- [Exercise task]:
Write out all of the entries below again, swapping each "sticker" for "label" and keeping every other word and character unchanged.

- [Data to use]:
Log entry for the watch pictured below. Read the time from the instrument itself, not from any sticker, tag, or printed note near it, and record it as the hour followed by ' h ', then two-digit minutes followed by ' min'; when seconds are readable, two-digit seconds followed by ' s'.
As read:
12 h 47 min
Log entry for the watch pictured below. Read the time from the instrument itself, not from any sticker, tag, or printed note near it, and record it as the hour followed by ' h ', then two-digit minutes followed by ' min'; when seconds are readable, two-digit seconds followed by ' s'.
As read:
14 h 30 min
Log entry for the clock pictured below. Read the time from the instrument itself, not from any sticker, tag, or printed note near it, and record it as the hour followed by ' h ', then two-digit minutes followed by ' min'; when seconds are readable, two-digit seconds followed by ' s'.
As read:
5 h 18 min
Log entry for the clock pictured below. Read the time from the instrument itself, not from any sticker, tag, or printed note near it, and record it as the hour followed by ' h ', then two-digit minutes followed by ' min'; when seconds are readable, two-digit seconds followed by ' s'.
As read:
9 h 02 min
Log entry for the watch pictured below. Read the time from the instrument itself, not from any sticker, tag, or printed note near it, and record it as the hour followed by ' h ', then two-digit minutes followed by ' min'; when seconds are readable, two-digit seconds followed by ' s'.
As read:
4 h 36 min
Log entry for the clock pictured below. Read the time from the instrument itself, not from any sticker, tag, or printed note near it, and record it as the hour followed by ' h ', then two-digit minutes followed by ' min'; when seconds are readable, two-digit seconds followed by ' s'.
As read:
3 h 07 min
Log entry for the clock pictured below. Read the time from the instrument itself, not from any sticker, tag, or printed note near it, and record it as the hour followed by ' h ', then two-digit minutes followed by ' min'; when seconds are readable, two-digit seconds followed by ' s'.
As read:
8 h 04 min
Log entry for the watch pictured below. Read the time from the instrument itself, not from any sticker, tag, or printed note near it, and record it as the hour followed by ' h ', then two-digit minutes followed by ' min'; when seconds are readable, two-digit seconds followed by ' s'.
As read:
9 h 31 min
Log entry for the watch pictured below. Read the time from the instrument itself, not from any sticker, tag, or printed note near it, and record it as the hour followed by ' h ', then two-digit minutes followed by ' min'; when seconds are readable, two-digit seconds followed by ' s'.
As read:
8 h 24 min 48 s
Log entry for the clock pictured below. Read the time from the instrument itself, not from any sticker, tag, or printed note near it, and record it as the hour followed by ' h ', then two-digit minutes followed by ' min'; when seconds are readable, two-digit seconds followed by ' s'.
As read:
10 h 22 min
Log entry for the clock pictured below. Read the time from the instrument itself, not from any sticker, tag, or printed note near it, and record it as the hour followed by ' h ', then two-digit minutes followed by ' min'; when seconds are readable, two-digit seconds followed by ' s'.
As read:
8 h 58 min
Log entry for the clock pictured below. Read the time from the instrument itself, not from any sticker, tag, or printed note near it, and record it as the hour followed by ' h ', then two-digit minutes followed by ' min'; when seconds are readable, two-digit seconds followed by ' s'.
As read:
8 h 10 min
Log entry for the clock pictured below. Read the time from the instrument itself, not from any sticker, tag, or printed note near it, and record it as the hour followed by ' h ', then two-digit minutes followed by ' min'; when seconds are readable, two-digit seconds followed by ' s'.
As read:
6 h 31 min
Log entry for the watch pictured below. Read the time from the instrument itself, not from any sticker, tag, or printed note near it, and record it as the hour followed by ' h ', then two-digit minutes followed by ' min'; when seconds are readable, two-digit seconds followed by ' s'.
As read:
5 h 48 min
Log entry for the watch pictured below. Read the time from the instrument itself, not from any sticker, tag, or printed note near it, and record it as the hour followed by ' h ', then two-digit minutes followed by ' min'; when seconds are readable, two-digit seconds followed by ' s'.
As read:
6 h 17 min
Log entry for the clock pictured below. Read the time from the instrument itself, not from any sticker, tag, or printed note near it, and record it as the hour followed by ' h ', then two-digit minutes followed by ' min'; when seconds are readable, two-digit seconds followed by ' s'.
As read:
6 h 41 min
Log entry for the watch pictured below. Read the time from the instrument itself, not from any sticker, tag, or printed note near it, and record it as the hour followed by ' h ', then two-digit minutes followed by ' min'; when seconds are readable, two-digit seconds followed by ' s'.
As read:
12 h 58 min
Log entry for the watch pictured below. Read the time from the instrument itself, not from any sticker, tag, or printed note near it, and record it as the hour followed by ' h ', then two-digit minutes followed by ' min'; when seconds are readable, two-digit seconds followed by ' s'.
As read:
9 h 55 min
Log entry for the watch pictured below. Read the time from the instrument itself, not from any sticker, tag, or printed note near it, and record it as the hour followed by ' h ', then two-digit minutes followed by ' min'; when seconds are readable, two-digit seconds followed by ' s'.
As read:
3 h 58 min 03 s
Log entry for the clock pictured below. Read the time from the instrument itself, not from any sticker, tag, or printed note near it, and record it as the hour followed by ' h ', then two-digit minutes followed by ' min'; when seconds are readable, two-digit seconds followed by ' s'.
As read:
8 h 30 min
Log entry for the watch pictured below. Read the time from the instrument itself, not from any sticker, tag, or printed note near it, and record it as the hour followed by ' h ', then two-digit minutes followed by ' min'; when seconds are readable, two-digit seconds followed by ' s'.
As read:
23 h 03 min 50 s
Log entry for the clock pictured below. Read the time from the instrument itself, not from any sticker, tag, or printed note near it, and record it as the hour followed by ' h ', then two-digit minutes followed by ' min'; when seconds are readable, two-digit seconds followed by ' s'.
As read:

- [Task output]:
Log entry for the watch pictured below. Read the time from the instrument itself, not from any label, tag, or printed note near it, and record it as the hour followed by ' h ', then two-digit minutes followed by ' min'; when seconds are readable, two-digit seconds followed by ' s'.
As read:
12 h 47 min
Log entry for the watch pictured below. Read the time from the instrument itself, not from any label, tag, or printed note near it, and record it as the hour followed by ' h ', then two-digit minutes followed by ' min'; when seconds are readable, two-digit seconds followed by ' s'.
As read:
14 h 30 min
Log entry for the clock pictured below. Read the time from the instrument itself, not from any label, tag, or printed note near it, and record it as the hour followed by ' h ', then two-digit minutes followed by ' min'; when seconds are readable, two-digit seconds followed by ' s'.
As read:
5 h 18 min
Log entry for the clock pictured below. Read the time from the instrument itself, not from any label, tag, or printed note near it, and record it as the hour followed by ' h ', then two-digit minutes followed by ' min'; when seconds are readable, two-digit seconds followed by ' s'.
As read:
9 h 02 min
Log entry for the watch pictured below. Read the time from the instrument itself, not from any label, tag, or printed note near it, and record it as the hour followed by ' h ', then two-digit minutes followed by ' min'; when seconds are readable, two-digit seconds followed by ' s'.
As read:
4 h 36 min
Log entry for the clock pictured below. Read the time from the instrument itself, not from any label, tag, or printed note near it, and record it as the hour followed by ' h ', then two-digit minutes followed by ' min'; when seconds are readable, two-digit seconds followed by ' s'.
As read:
3 h 07 min
Log entry for the clock pictured below. Read the time from the instrument itself, not from any label, tag, or printed note near it, and record it as the hour followed by ' h ', then two-digit minutes followed by ' min'; when seconds are readable, two-digit seconds followed by ' s'.
As read:
8 h 04 min
Log entry for the watch pictured below. Read the time from the instrument itself, not from any label, tag, or printed note near it, and record it as the hour followed by ' h ', then two-digit minutes followed by ' min'; when seconds are readable, two-digit seconds followed by ' s'.
As read:
9 h 31 min
Log entry for the watch pictured below. Read the time from the instrument itself, not from any label, tag, or printed note near it, and record it as the hour followed by ' h ', then two-digit minutes followed by ' min'; when seconds are readable, two-digit seconds followed by ' s'.
As read:
8 h 24 min 48 s
Log entry for the clock pictured below. Read the time from the instrument itself, not from any label, tag, or printed note near it, and record it as the hour followed by ' h ', then two-digit minutes followed by ' min'; when seconds are readable, two-digit seconds followed by ' s'.
As read:
10 h 22 min
Log entry for the clock pictured below. Read the time from the instrument itself, not from any label, tag, or printed note near it, and record it as the hour followed by ' h ', then two-digit minutes followed by ' min'; when seconds are readable, two-digit seconds followed by ' s'.
As read:
8 h 58 min
Log entry for the clock pictured below. Read the time from the instrument itself, not from any label, tag, or printed note near it, and record it as the hour followed by ' h ', then two-digit minutes followed by ' min'; when seconds are readable, two-digit seconds followed by ' s'.
As read:
8 h 10 min
Log entry for the clock pictured below. Read the time from the instrument itself, not from any label, tag, or printed note near it, and record it as the hour followed by ' h ', then two-digit minutes followed by ' min'; when seconds are readable, two-digit seconds followed by ' s'.
As read:
6 h 31 min
Log entry for the watch pictured below. Read the time from the instrument itself, not from any label, tag, or printed note near it, and record it as the hour followed by ' h ', then two-digit minutes followed by ' min'; when seconds are readable, two-digit seconds followed by ' s'.
As read:
5 h 48 min
Log entry for the watch pictured below. Read the time from the instrument itself, not from any label, tag, or printed note near it, and record it as the hour followed by ' h ', then two-digit minutes followed by ' min'; when seconds are readable, two-digit seconds followed by ' s'.
As read:
6 h 17 min
Log entry for the clock pictured below. Read the time from the instrument itself, not from any label, tag, or printed note near it, and record it as the hour followed by ' h ', then two-digit minutes followed by ' min'; when seconds are readable, two-digit seconds followed by ' s'.
As read:
6 h 41 min
Log entry for the watch pictured below. Read the time from the instrument itself, not from any label, tag, or printed note near it, and record it as the hour followed by ' h ', then two-digit minutes followed by ' min'; when seconds are readable, two-digit seconds followed by ' s'.
As read:
12 h 58 min
Log entry for the watch pictured below. Read the time from the instrument itself, not from any label, tag, or printed note near it, and record it as the hour followed by ' h ', then two-digit minutes followed by ' min'; when seconds are readable, two-digit seconds followed by ' s'.
As read:
9 h 55 min
Log entry for the watch pictured below. Read the time from the instrument itself, not from any label, tag, or printed note near it, and record it as the hour followed by ' h ', then two-digit minutes followed by ' min'; when seconds are readable, two-digit seconds followed by ' s'.
As read:
3 h 58 min 03 s
Log entry for the clock pictured below. Read the time from the instrument itself, not from any label, tag, or printed note near it, and record it as the hour followed by ' h ', then two-digit minutes followed by ' min'; when seconds are readable, two-digit seconds followed by ' s'.
As read:
8 h 30 min
Log entry for the watch pictured below. Read the time from the instrument itself, not from any label, tag, or printed note near it, and record it as the hour followed by ' h ', then two-digit minutes followed by ' min'; when seconds are readable, two-digit seconds followed by ' s'.
As read:
23 h 03 min 50 s
Log entry for the clock pictured below. Read the time from the instrument itself, not from any label, tag, or printed note near it, and record it as the hour followed by ' h ', then two-digit minutes followed by ' min'; when seconds are readable, two-digit seconds followed by ' s'.
As read:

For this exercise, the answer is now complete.